3.5.1 Setting financial objectives. Flashcards
Define a financial objective.
The specific, focused aims or goals of the finance and accounting function or department within an organisation.
Outline the type of financial objectives.
Revenue.
Cost.
Profit.
Cash flow.
investment (Capital expenditure) levels.
return on investment.
Debt as a proportion of long-term funding.
Outline some benefits for setting financial objectives.
Yardstick for success or failure.
Improved co-ordination.
Improved efficiency.
etc.
Outline some difficulties using financial objectives.
Difficult to be realistic.
External changes beyond the businesses control.
Difficult to measure some accurately.
etc.
Outline the formula for return on investment.
Return on investment (%) =
return on investment* / cost of the investment x 100.
Outline the formula for return on investment.
Financial gains from the investment - costs of the investment.
Define investment.
Items that are purchased by firms because they help them to produce goods and services.
Define return on investment.
A measure of the efficiency of an investment in financial terms, used to compare the financial returns of alternate investments.
What do return on investments enable a business o see.?
Financial returns on alternative investments.
Trends in financial performances.
Changing levels of return for certain activities.
Etc.
Define debts:
Money owed by an individual or organisation to another individual or organisation.
Define long term funding.
Money provided to a business that does not require repayment within a year.
Outline debt as a proportion of long-term funding.

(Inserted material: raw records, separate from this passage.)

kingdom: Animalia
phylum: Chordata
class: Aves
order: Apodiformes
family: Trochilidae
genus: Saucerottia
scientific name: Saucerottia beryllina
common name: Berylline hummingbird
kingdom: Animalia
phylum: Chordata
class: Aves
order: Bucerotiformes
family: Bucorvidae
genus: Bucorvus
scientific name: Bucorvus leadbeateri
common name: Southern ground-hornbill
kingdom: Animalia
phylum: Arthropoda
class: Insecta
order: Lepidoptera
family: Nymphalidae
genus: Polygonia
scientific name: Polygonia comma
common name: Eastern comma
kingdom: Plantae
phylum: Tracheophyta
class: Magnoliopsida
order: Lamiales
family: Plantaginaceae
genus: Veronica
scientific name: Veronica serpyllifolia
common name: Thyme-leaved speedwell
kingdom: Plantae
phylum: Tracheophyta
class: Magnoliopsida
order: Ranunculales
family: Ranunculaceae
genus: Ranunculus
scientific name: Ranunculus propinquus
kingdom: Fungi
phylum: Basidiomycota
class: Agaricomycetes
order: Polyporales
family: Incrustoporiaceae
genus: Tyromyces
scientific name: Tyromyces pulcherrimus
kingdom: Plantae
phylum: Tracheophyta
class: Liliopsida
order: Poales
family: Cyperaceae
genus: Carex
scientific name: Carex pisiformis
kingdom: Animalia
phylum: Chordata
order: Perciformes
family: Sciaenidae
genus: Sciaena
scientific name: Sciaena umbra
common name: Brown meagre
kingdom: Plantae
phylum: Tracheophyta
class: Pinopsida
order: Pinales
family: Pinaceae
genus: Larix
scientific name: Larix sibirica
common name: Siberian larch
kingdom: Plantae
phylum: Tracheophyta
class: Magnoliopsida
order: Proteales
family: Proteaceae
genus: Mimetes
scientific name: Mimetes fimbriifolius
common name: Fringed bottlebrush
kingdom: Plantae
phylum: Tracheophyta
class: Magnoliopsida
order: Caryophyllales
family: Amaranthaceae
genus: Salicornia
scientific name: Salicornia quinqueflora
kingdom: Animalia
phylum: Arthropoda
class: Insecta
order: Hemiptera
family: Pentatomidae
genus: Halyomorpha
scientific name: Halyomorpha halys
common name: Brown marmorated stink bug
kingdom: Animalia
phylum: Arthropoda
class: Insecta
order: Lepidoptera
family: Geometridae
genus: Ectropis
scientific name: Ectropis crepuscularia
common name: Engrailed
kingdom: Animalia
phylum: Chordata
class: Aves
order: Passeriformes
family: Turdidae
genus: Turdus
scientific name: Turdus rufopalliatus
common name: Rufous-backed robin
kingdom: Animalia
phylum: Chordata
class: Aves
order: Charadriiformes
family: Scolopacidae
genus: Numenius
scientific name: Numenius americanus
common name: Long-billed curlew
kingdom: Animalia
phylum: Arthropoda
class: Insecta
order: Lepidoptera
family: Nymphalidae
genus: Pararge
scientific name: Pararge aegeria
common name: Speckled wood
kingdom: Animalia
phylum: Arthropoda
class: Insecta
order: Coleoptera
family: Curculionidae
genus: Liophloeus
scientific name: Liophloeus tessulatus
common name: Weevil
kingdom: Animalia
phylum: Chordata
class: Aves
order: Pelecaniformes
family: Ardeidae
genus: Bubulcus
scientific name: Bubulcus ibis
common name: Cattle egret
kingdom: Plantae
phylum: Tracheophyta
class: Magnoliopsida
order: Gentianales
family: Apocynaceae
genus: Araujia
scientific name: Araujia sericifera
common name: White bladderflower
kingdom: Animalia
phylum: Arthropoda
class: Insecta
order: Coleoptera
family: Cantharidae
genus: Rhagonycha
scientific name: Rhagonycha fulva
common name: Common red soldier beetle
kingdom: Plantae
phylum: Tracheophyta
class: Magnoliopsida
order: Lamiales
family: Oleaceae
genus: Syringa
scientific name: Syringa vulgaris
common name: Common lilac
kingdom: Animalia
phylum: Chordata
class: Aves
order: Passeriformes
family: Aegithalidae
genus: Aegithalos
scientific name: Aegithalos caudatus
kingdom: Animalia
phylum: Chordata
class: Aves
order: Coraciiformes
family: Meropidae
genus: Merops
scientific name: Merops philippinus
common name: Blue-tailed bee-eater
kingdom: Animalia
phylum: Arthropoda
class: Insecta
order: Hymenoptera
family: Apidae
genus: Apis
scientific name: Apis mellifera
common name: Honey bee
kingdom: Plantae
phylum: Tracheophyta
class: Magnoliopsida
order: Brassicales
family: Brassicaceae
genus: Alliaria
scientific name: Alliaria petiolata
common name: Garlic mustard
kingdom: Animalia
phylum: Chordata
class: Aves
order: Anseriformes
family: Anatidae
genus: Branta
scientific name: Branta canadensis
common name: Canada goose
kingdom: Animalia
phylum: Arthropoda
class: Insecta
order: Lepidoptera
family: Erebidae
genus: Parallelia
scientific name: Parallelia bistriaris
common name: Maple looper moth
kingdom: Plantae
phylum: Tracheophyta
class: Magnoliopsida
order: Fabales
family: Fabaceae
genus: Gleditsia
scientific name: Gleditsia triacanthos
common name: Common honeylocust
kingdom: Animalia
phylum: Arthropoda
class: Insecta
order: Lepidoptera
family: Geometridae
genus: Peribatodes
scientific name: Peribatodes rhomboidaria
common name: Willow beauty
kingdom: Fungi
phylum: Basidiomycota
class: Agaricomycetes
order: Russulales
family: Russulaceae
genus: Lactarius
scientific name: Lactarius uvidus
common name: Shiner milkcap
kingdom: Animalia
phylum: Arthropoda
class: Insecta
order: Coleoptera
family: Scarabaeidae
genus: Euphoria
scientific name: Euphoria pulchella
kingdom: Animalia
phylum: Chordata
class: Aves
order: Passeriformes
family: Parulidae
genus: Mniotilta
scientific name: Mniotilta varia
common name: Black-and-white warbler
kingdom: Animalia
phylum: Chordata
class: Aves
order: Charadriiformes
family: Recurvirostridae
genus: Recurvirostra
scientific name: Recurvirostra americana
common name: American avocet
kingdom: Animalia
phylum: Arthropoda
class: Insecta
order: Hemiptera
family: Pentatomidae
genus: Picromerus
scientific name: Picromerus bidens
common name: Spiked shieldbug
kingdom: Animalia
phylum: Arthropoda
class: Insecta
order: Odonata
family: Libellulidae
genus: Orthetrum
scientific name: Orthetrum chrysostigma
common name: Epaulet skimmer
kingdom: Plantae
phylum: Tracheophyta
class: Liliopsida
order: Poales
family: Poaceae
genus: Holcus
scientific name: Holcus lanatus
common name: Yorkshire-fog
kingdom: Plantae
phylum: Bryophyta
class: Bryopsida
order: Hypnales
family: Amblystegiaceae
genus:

A business should balance its long term funds between funds provided by shareholders and debts arising from loans.
Outline the formula for debts as a proportion of long term funding.
Debts / long term funding x 100.
What are the problems provided by debts:
Interest payments on the debts.
The full amount of the loan must be repaid by an agreed debt.
Does share capital need to be repaid?
No, dividends can be reduced or cancelled if necessary. If a profit is made, shareholders will usually expect a dividend higher than the interest rate charged by the bank.
Define profit.
The difference between the total revenue of a business and its total costs.
Define cash flow.
The amount of money flowing into and out of the business over a period of time.
Define cash inflows.
Receipts of cash.
Define cash outflows.
Payments of cash.
Define net cash flow.
Cash inflows - cash outflows.
Why may profitable firms be short of cash?
Built up inventory levels, the wealth will lie in its assets rather than cash.
If a firms sales are on credit, its wealth will be in debtors rather than cash.
What may a lack of cash lead to?
Sales will be lower than expenditure, creditors and investors will be reluctant to give credit or loans, leading to liquidation.
What does liquidation mean?
Selling its assets to make cash payments, therefore the firm will close.